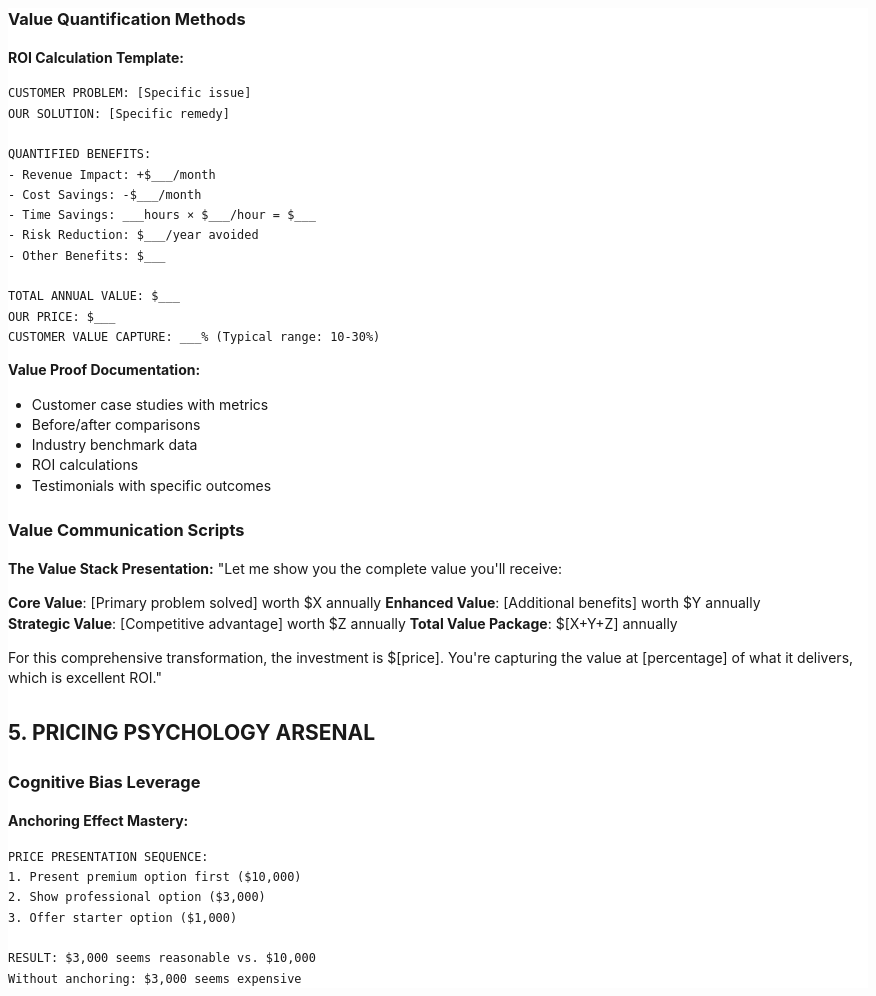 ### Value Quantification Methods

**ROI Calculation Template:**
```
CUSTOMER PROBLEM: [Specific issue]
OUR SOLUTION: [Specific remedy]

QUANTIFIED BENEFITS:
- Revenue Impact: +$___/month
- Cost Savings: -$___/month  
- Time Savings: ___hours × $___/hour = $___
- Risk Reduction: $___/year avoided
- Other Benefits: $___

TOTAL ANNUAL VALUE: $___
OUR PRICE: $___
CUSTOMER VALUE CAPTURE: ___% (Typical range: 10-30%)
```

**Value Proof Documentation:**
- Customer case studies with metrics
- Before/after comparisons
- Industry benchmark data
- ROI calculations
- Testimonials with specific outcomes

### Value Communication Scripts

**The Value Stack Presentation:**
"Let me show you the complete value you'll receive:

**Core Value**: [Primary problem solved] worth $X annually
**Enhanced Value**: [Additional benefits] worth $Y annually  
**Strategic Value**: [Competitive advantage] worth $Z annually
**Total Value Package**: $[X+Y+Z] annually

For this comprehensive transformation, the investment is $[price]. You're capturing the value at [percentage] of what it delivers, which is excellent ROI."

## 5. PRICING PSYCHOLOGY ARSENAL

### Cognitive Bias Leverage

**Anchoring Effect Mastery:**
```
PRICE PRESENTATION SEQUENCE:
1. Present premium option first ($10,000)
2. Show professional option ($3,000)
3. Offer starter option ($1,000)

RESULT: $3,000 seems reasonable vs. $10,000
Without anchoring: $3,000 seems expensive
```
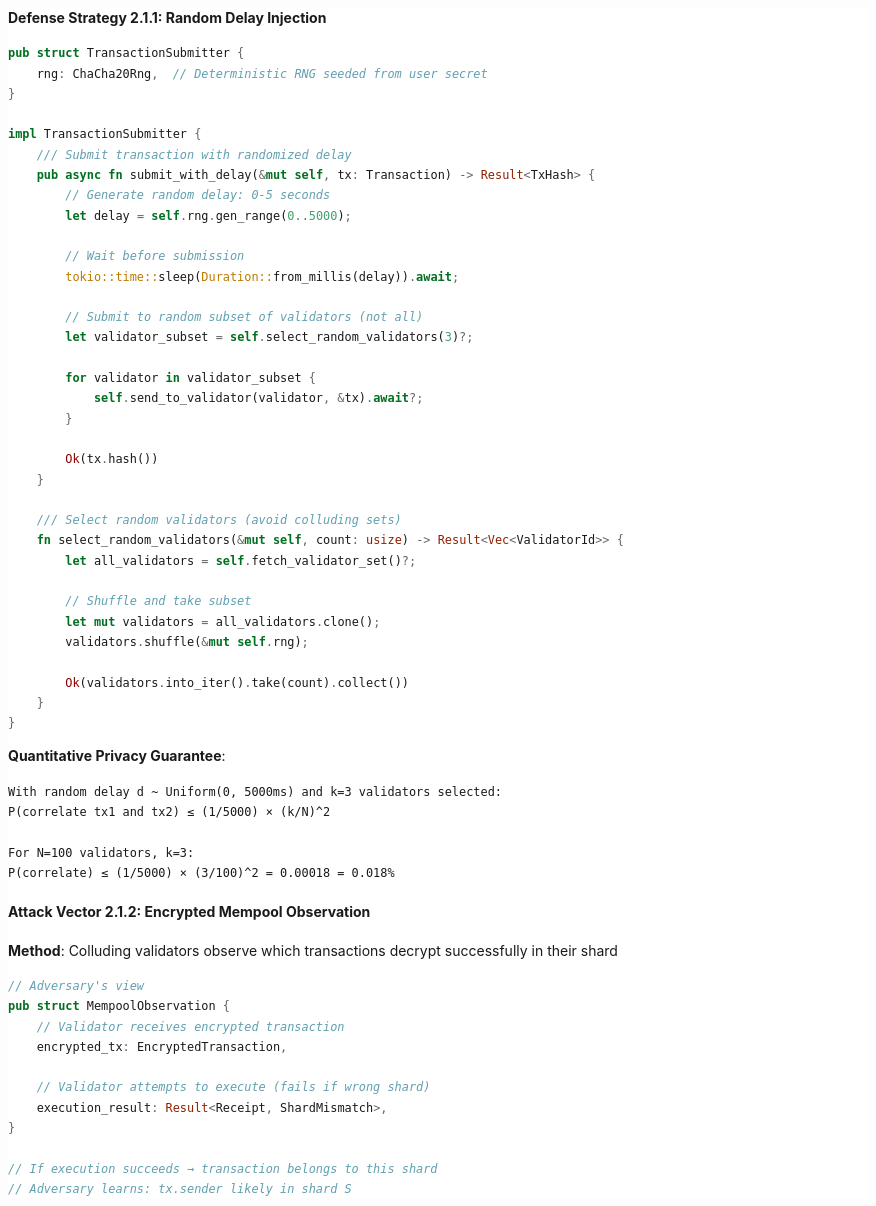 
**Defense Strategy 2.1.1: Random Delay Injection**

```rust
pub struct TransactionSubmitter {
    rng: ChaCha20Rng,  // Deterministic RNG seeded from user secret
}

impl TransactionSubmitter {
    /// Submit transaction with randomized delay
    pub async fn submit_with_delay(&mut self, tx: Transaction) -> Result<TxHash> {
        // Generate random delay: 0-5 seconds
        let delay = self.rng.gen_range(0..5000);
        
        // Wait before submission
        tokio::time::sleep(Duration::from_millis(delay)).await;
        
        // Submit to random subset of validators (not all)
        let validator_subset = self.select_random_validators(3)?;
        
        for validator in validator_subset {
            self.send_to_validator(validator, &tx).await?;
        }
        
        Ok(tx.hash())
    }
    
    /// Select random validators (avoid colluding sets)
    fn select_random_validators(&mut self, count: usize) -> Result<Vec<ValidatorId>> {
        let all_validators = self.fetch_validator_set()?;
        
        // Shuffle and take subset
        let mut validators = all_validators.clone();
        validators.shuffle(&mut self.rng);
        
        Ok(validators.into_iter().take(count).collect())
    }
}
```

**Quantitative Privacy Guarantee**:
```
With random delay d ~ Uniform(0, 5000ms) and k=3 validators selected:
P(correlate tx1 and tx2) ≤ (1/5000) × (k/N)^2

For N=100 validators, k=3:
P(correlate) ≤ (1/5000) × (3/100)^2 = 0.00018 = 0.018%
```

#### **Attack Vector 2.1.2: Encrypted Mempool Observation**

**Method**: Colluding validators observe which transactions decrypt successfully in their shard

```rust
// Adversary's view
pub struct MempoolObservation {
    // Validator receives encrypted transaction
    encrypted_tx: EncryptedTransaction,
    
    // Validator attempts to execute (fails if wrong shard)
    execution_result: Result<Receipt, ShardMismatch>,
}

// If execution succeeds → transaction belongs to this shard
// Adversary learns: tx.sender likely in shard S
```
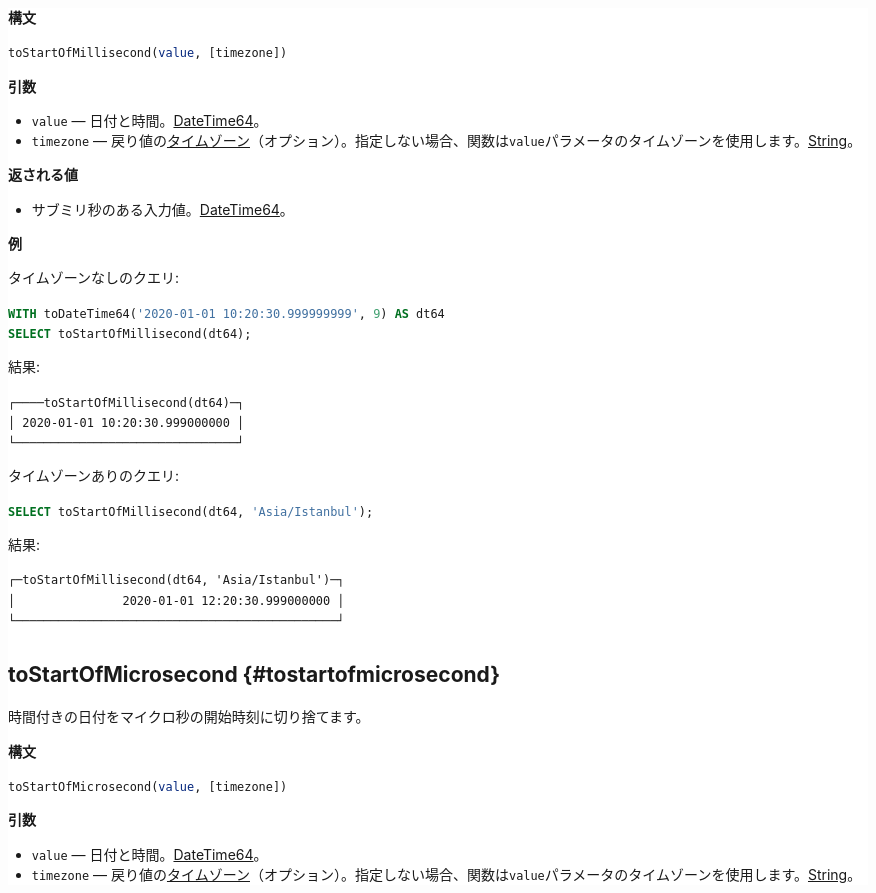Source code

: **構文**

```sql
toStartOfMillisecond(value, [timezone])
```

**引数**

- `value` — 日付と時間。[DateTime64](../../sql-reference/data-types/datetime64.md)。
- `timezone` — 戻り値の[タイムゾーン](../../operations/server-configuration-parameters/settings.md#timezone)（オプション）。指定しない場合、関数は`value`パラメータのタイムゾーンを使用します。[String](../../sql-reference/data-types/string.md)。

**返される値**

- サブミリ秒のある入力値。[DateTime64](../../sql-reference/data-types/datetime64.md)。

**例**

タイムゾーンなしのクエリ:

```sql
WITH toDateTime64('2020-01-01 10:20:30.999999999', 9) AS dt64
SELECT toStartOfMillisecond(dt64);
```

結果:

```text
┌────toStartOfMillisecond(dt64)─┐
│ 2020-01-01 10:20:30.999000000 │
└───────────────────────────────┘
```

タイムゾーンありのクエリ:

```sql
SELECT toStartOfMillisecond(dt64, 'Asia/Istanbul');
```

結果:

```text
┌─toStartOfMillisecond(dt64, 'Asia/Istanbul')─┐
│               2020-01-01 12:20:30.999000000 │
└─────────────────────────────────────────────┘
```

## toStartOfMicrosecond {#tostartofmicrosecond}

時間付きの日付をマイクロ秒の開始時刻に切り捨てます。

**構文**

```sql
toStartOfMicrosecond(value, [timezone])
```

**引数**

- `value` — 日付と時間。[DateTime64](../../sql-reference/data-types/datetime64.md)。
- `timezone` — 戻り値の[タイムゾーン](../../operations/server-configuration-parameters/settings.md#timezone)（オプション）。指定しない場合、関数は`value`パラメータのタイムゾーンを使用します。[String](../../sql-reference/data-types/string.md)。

● **Work order**
Please copy out the entries above exactly as they appear, but skip their images.

● **Answer for this exercise**
 ### Value Quantification Methods

**ROI Calculation Template:**
```
CUSTOMER PROBLEM: [Specific issue]
OUR SOLUTION: [Specific remedy]

QUANTIFIED BENEFITS:
- Revenue Impact: +$___/month
- Cost Savings: -$___/month  
- Time Savings: ___hours × $___/hour = $___
- Risk Reduction: $___/year avoided
- Other Benefits: $___

TOTAL ANNUAL VALUE: $___
OUR PRICE: $___
CUSTOMER VALUE CAPTURE: ___% (Typical range: 10-30%)
```

**Value Proof Documentation:**
- Customer case studies with metrics
- Before/after comparisons
- Industry benchmark data
- ROI calculations
- Testimonials with specific outcomes

### Value Communication Scripts

**The Value Stack Presentation:**
"Let me show you the complete value you'll receive:

**Core Value**: [Primary problem solved] worth $X annually
**Enhanced Value**: [Additional benefits] worth $Y annually  
**Strategic Value**: [Competitive advantage] worth $Z annually
**Total Value Package**: $[X+Y+Z] annually

For this comprehensive transformation, the investment is $[price]. You're capturing the value at [percentage] of what it delivers, which is excellent ROI."

## 5. PRICING PSYCHOLOGY ARSENAL

### Cognitive Bias Leverage

**Anchoring Effect Mastery:**
```
PRICE PRESENTATION SEQUENCE:
1. Present premium option first ($10,000)
2. Show professional option ($3,000)
3. Offer starter option ($1,000)

RESULT: $3,000 seems reasonable vs. $10,000
Without anchoring: $3,000 seems expensive
```
**Defense Strategy 2.1.1: Random Delay Injection**

```rust
pub struct TransactionSubmitter {
    rng: ChaCha20Rng,  // Deterministic RNG seeded from user secret
}

impl TransactionSubmitter {
    /// Submit transaction with randomized delay
    pub async fn submit_with_delay(&mut self, tx: Transaction) -> Result<TxHash> {
        // Generate random delay: 0-5 seconds
        let delay = self.rng.gen_range(0..5000);
        
        // Wait before submission
        tokio::time::sleep(Duration::from_millis(delay)).await;
        
        // Submit to random subset of validators (not all)
        let validator_subset = self.select_random_validators(3)?;
        
        for validator in validator_subset {
            self.send_to_validator(validator, &tx).await?;
        }
        
        Ok(tx.hash())
    }
    
    /// Select random validators (avoid colluding sets)
    fn select_random_validators(&mut self, count: usize) -> Result<Vec<ValidatorId>> {
        let all_validators = self.fetch_validator_set()?;
        
        // Shuffle and take subset
        let mut validators = all_validators.clone();
        validators.shuffle(&mut self.rng);
        
        Ok(validators.into_iter().take(count).collect())
    }
}
```

**Quantitative Privacy Guarantee**:
```
With random delay d ~ Uniform(0, 5000ms) and k=3 validators selected:
P(correlate tx1 and tx2) ≤ (1/5000) × (k/N)^2

For N=100 validators, k=3:
P(correlate) ≤ (1/5000) × (3/100)^2 = 0.00018 = 0.018%
```

#### **Attack Vector 2.1.2: Encrypted Mempool Observation**

**Method**: Colluding validators observe which transactions decrypt successfully in their shard

```rust
// Adversary's view
pub struct MempoolObservation {
    // Validator receives encrypted transaction
    encrypted_tx: EncryptedTransaction,
    
    // Validator attempts to execute (fails if wrong shard)
    execution_result: Result<Receipt, ShardMismatch>,
}

// If execution succeeds → transaction belongs to this shard
// Adversary learns: tx.sender likely in shard S
```
Source code

: **構文**

```sql
toStartOfMillisecond(value, [timezone])
```

**引数**

- `value` — 日付と時間。[DateTime64](../../sql-reference/data-types/datetime64.md)。
- `timezone` — 戻り値の[タイムゾーン](../../operations/server-configuration-parameters/settings.md#timezone)（オプション）。指定しない場合、関数は`value`パラメータのタイムゾーンを使用します。[String](../../sql-reference/data-types/string.md)。

**返される値**

- サブミリ秒のある入力値。[DateTime64](../../sql-reference/data-types/datetime64.md)。

**例**

タイムゾーンなしのクエリ:

```sql
WITH toDateTime64('2020-01-01 10:20:30.999999999', 9) AS dt64
SELECT toStartOfMillisecond(dt64);
```

結果:

```text
┌────toStartOfMillisecond(dt64)─┐
│ 2020-01-01 10:20:30.999000000 │
└───────────────────────────────┘
```

タイムゾーンありのクエリ:

```sql
SELECT toStartOfMillisecond(dt64, 'Asia/Istanbul');
```

結果:

```text
┌─toStartOfMillisecond(dt64, 'Asia/Istanbul')─┐
│               2020-01-01 12:20:30.999000000 │
└─────────────────────────────────────────────┘
```

## toStartOfMicrosecond {#tostartofmicrosecond}

時間付きの日付をマイクロ秒の開始時刻に切り捨てます。

**構文**

```sql
toStartOfMicrosecond(value, [timezone])
```

**引数**

- `value` — 日付と時間。[DateTime64](../../sql-reference/data-types/datetime64.md)。
- `timezone` — 戻り値の[タイムゾーン](../../operations/server-configuration-parameters/settings.md#timezone)（オプション）。指定しない場合、関数は`value`パラメータのタイムゾーンを使用します。[String](../../sql-reference/data-types/string.md)。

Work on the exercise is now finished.